Echo path detection (Echo-path Change Detector, ECD) is a significant element in improving the robustness of Echo cancellation algorithms. According to the echo cancellation method provided by the embodiment, by extracting different characteristics of the double filters in the steady state and convergence process, whether the current environment has echo path mutation or not can be detected according to the echo information corresponding to each double filter, so that when the echo path has mutation, aggressive echo suppression measures are adopted to suppress echoes rapidly, and the condition of large-area echo leakage is avoided.

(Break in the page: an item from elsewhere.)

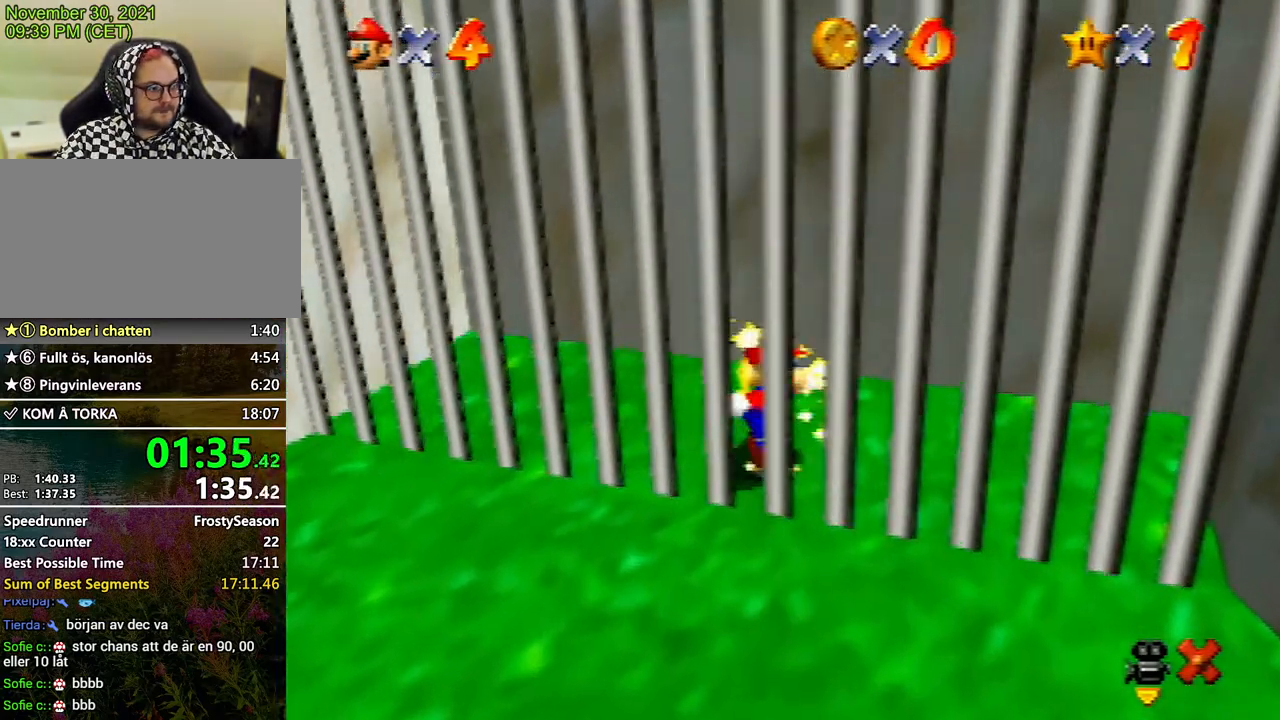
{"buttons": [], "left_stick": "center", "events": []}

As shown in fig. 2, the specific implementation flow of the method for echo cancellation according to this embodiment is as follows:

step 200, acquiring an audio signal, wherein the audio signal comprises a near-end signal and a far-end signal, and the near-end signal and the far-end signal are distinguished based on the propagation mode of the audio signal;

in practice, the propagation means may comprise a signal propagated through a playback device such as a speaker/horn, or a signal propagated through a non-playback device, such as a signal propagated through air. The far-end signal includes a voice signal played through the speaker/horn, and the near-end signal includes a voice signal in the environment other than the voice signal played by the speaker/horn, such as user voice, ambient noise, and the like. The near-end signal includes but is not limited to an echo-containing voice signal collected by the audio collection device, and the far-end signal includes but is not limited to a voice signal played remotely, for example, the near-end voice signal may be understood as user voice picked up by a microphone, and the far-end voice signal may be understood as sound played through a speaker/loudspeaker of the near-end device transmitted to the near-end device through a network or the like.

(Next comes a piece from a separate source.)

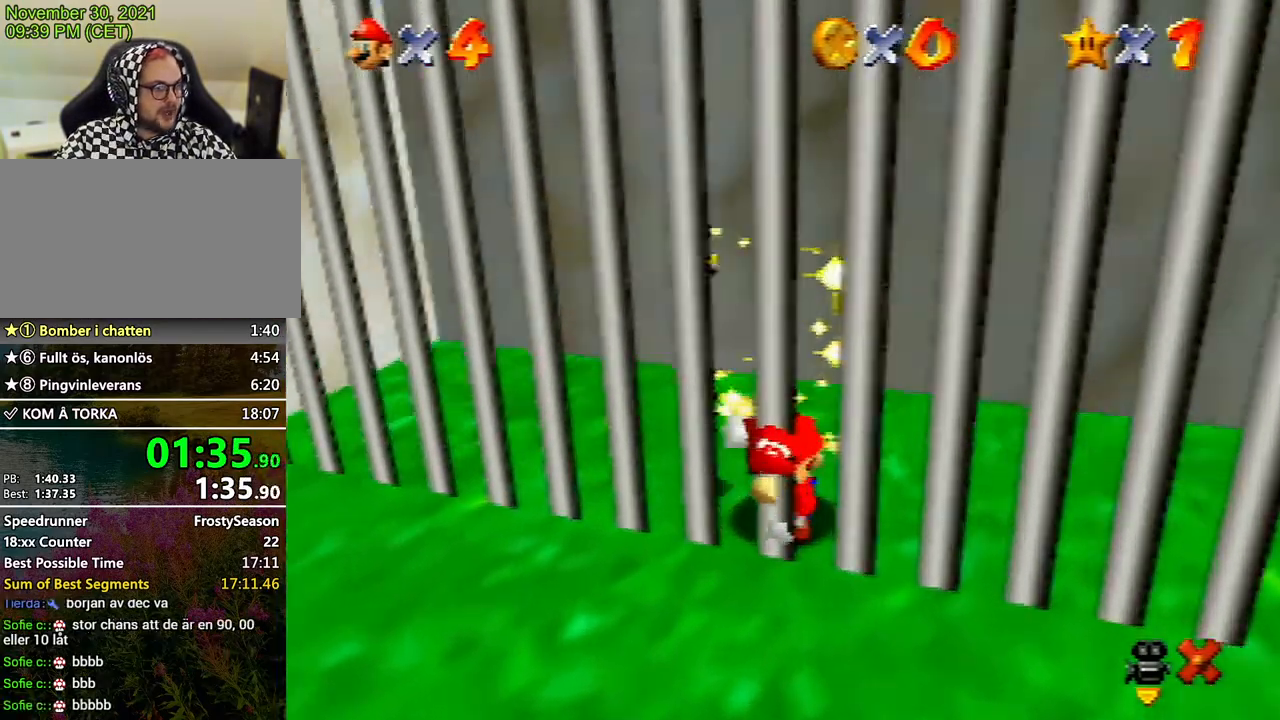
{"buttons": [], "left_stick": "center", "events": []}
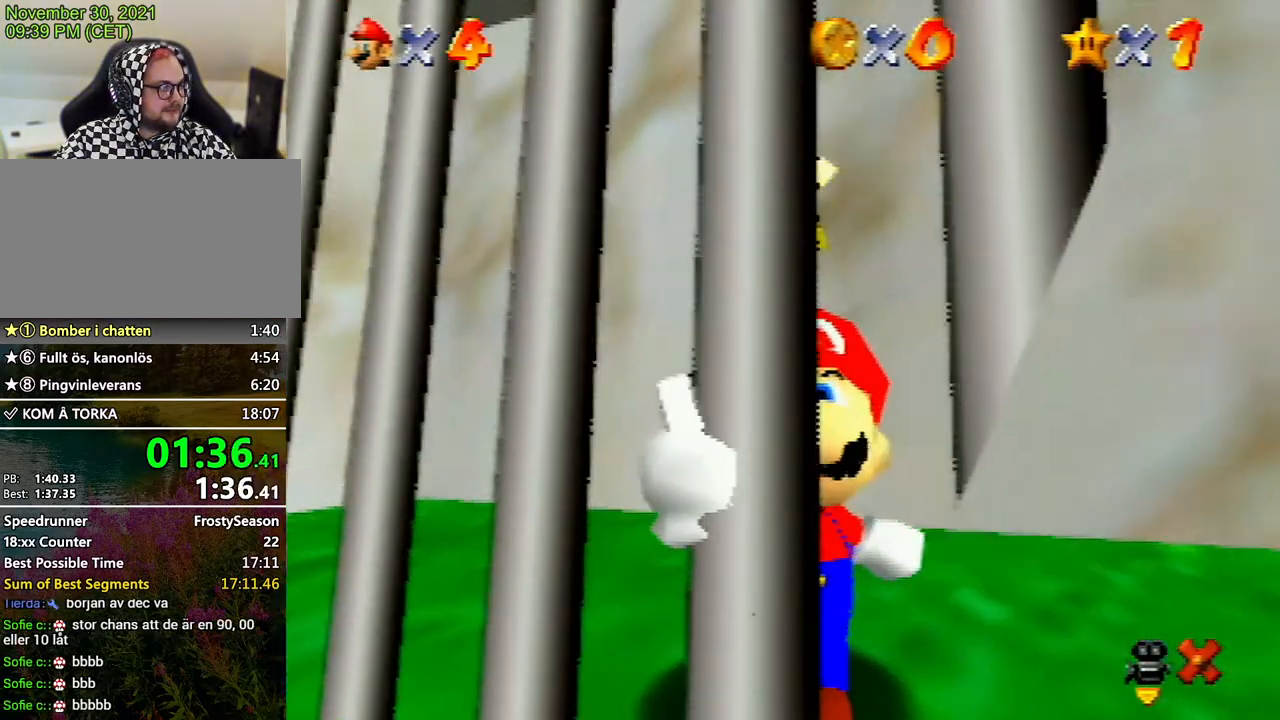
{"buttons": [], "left_stick": "center", "events": [[200, "A", "down"], [267, "A", "up"], [367, "A", "down"], [467, "A", "up"]]}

Step 201, filtering the far-end signal by using a first filter and a second filter to obtain respective corresponding echo information, wherein the capacity of the first filter for eliminating echo when an echo path is stable is higher than that of the second filter, and the convergence rate of the second filter when the echo path is changed is higher than that of the first filter;

in some embodiments, before the filtering process is performed on the far-end signal by using the first filter and the second filter, the obtained audio signal may be converted from time domain to frequency domain, and the specific conversion process is as follows, taking the microphone to collect the audio signal as an example:

first, the near-end signal acquired by the microphone required for echo cancellation is denoted as d (n), and the far-end signal transmitted from the far end and played through the loudspeaker is denoted as x (n). And secondly, framing and short-time Fourier transformation are carried out on the near-end signal to obtain a frequency domain near-end signal of the near-end signal, and similarly, framing and short-time Fourier transformation are carried out on the far-end signal to obtain a frequency domain far-end signal of the far-end signal.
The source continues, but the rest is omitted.